• **About this task**: For each line below that holds the string "http", add one to a tally; report that tally alone.

Records for the exercise Start Marker

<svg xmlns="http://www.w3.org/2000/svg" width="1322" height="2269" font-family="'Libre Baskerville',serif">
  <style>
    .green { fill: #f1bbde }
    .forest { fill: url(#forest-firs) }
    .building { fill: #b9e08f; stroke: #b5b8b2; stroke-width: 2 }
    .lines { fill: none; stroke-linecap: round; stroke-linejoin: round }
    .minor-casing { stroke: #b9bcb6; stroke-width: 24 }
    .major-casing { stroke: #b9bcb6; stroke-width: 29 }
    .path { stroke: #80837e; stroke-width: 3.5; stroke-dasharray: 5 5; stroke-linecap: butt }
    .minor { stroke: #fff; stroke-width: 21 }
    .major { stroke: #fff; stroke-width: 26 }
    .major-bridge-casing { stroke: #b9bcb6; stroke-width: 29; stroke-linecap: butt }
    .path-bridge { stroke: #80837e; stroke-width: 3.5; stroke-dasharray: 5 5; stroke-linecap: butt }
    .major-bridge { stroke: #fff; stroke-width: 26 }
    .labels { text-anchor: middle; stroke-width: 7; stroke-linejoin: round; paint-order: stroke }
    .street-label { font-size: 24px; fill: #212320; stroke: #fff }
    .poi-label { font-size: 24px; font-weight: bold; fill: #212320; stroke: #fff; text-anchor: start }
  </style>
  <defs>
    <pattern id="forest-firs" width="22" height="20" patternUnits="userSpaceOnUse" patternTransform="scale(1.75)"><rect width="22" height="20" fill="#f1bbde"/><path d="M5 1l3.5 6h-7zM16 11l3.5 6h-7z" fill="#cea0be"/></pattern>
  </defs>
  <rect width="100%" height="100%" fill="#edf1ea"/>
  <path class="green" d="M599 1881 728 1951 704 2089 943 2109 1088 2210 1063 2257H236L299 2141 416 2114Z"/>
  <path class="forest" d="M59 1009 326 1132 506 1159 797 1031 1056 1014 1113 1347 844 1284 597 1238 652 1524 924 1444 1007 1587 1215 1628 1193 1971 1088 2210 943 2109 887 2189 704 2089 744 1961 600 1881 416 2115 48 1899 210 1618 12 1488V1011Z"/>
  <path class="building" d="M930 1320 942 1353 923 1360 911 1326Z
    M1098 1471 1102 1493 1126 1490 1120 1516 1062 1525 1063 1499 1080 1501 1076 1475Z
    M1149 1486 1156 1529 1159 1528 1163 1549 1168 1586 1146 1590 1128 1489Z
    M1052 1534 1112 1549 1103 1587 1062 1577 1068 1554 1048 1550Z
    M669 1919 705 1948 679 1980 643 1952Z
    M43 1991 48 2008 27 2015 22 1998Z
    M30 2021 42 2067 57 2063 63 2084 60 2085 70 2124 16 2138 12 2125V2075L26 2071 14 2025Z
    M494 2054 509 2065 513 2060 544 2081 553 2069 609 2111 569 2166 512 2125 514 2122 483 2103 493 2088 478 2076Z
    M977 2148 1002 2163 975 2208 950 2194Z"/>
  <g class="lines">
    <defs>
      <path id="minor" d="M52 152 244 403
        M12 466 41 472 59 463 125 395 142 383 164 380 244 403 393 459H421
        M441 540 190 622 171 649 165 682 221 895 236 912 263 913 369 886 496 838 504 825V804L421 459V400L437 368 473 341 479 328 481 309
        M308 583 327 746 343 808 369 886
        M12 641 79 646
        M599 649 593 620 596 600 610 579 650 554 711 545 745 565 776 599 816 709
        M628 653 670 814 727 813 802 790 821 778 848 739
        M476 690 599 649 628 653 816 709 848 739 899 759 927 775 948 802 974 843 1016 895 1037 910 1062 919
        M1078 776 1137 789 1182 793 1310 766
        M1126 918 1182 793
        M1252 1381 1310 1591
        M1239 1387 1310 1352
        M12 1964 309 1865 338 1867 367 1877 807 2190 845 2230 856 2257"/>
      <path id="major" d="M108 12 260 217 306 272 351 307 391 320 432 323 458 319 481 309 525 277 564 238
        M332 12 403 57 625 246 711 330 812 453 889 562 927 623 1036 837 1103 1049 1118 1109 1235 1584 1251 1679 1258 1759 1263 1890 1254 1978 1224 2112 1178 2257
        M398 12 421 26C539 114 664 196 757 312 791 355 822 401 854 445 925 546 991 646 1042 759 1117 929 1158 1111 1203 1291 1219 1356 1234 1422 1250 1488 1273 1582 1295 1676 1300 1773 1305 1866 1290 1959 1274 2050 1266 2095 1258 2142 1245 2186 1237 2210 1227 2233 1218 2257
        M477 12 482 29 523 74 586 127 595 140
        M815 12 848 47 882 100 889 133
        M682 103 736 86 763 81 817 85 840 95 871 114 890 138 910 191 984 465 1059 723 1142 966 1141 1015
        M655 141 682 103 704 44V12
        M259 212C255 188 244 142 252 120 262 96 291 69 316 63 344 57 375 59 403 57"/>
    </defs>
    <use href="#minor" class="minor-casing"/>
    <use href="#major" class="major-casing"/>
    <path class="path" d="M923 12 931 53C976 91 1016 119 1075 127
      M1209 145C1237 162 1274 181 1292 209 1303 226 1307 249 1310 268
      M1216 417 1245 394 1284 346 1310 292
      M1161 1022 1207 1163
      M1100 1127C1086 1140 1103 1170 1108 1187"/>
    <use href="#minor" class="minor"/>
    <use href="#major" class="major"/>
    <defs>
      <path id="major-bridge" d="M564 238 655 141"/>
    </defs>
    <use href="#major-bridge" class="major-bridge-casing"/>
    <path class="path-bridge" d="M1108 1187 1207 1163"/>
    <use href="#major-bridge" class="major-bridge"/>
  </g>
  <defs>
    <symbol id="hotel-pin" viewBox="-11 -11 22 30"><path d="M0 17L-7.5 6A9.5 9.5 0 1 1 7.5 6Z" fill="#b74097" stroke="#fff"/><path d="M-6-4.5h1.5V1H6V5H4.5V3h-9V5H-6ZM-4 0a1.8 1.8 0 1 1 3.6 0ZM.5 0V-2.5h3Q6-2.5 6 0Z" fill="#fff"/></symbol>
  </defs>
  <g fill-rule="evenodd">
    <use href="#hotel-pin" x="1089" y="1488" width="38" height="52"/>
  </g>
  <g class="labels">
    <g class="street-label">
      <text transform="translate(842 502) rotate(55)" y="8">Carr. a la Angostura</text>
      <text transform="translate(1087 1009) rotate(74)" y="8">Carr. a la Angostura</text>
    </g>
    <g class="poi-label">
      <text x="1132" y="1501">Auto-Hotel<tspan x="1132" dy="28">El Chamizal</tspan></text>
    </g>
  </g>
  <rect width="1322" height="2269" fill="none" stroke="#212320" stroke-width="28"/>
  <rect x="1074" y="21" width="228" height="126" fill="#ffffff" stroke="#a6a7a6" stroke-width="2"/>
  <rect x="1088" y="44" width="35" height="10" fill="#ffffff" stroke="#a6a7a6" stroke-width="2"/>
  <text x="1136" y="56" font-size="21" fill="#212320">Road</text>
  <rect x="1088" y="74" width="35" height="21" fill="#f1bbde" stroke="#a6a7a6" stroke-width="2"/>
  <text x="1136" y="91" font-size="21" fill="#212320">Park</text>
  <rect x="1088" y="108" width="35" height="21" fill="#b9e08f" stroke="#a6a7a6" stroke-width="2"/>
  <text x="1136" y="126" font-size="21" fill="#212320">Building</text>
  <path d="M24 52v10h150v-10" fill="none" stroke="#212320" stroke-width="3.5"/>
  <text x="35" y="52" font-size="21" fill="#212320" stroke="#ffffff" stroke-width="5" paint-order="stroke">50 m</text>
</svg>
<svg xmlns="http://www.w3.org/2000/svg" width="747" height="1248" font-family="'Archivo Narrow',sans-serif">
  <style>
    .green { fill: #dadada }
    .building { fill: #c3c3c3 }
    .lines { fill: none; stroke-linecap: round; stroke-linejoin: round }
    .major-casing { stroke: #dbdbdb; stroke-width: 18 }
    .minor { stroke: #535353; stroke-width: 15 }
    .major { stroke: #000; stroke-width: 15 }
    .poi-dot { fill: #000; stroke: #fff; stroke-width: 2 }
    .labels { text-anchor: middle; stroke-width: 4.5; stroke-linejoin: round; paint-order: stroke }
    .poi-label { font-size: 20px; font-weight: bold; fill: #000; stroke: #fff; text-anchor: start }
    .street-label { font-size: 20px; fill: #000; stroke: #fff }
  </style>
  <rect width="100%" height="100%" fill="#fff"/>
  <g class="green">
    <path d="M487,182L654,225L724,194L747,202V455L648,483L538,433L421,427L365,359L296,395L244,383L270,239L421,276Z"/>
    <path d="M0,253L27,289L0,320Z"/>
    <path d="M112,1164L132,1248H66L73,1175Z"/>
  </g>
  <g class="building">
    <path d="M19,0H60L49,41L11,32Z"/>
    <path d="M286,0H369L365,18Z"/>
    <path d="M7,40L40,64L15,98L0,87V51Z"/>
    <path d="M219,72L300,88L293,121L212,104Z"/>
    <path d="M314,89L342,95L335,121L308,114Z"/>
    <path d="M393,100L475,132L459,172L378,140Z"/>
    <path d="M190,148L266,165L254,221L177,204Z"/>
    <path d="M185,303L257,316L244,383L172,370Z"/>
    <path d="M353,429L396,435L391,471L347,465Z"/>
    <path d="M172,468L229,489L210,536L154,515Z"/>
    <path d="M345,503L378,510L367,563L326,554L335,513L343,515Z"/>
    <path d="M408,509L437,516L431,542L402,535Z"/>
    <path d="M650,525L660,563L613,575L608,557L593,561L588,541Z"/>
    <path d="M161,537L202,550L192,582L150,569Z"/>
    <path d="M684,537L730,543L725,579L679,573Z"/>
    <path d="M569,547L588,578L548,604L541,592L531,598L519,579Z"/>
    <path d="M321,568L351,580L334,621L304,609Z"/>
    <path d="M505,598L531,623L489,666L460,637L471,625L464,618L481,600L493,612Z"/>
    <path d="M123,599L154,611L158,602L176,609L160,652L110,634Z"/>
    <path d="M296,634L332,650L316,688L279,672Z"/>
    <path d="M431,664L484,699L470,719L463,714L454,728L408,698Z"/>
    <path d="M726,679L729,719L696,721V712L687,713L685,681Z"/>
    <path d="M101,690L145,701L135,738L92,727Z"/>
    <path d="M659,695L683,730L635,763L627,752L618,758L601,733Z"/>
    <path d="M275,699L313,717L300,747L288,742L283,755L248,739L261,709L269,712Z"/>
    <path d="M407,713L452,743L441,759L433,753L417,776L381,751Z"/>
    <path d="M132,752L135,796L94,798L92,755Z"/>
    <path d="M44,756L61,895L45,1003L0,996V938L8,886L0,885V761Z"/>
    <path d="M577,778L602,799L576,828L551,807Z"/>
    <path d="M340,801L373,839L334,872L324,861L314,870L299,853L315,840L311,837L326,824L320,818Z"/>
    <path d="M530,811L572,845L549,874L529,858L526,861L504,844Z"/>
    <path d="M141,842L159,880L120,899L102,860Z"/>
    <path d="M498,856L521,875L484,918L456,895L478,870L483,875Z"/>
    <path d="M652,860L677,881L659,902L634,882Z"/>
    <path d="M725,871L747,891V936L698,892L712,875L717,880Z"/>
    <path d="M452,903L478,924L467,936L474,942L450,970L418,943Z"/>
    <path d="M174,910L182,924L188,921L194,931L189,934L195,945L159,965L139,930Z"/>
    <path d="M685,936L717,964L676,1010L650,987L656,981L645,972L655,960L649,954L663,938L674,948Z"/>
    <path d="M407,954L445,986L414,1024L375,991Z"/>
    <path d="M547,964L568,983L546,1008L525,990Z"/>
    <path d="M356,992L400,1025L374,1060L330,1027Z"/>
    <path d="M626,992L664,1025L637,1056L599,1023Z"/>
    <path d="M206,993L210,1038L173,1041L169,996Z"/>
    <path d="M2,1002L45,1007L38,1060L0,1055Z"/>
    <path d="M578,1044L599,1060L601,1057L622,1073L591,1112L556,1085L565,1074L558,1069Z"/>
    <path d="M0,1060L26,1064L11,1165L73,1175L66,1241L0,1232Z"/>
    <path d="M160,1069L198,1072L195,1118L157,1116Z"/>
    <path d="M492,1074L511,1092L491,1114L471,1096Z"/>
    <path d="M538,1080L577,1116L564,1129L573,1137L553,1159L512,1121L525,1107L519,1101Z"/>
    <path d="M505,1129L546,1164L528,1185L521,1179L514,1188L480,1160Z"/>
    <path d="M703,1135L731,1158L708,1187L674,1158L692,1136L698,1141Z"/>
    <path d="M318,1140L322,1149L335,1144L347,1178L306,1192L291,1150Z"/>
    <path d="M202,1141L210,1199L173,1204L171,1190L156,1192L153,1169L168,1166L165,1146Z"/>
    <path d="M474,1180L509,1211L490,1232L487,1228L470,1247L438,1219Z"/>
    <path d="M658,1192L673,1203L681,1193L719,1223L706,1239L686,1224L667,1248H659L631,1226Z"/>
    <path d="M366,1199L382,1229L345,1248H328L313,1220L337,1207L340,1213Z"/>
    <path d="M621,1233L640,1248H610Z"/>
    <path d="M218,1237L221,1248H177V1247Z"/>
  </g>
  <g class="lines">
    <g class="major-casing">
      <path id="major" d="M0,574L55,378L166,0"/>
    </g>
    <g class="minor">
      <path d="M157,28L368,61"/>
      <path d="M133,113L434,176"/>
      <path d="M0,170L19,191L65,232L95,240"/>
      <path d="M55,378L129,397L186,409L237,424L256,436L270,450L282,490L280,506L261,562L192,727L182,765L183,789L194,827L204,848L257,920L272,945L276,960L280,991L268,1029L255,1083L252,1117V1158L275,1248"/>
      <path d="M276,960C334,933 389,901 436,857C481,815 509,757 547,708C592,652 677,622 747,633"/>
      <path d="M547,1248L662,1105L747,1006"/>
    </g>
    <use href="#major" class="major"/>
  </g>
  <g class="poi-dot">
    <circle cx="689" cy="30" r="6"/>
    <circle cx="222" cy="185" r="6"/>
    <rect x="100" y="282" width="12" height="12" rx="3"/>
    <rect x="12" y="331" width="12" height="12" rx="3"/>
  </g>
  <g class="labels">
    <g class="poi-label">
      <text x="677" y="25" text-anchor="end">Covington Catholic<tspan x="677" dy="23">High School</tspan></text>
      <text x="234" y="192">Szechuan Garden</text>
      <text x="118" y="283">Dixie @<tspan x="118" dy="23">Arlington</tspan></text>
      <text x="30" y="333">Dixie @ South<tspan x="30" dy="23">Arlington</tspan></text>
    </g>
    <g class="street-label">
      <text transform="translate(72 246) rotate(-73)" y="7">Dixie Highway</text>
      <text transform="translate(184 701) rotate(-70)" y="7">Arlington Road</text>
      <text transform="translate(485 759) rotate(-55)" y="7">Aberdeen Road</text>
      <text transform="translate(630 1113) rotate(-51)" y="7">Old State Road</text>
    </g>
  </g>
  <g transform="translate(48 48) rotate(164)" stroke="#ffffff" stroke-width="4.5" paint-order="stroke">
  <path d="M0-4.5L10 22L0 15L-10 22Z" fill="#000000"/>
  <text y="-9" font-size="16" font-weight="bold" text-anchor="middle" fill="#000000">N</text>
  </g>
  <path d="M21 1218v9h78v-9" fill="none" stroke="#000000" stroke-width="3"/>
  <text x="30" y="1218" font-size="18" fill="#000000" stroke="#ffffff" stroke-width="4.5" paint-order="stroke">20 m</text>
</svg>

Records for the exercise End Marker

• **Reply**: 2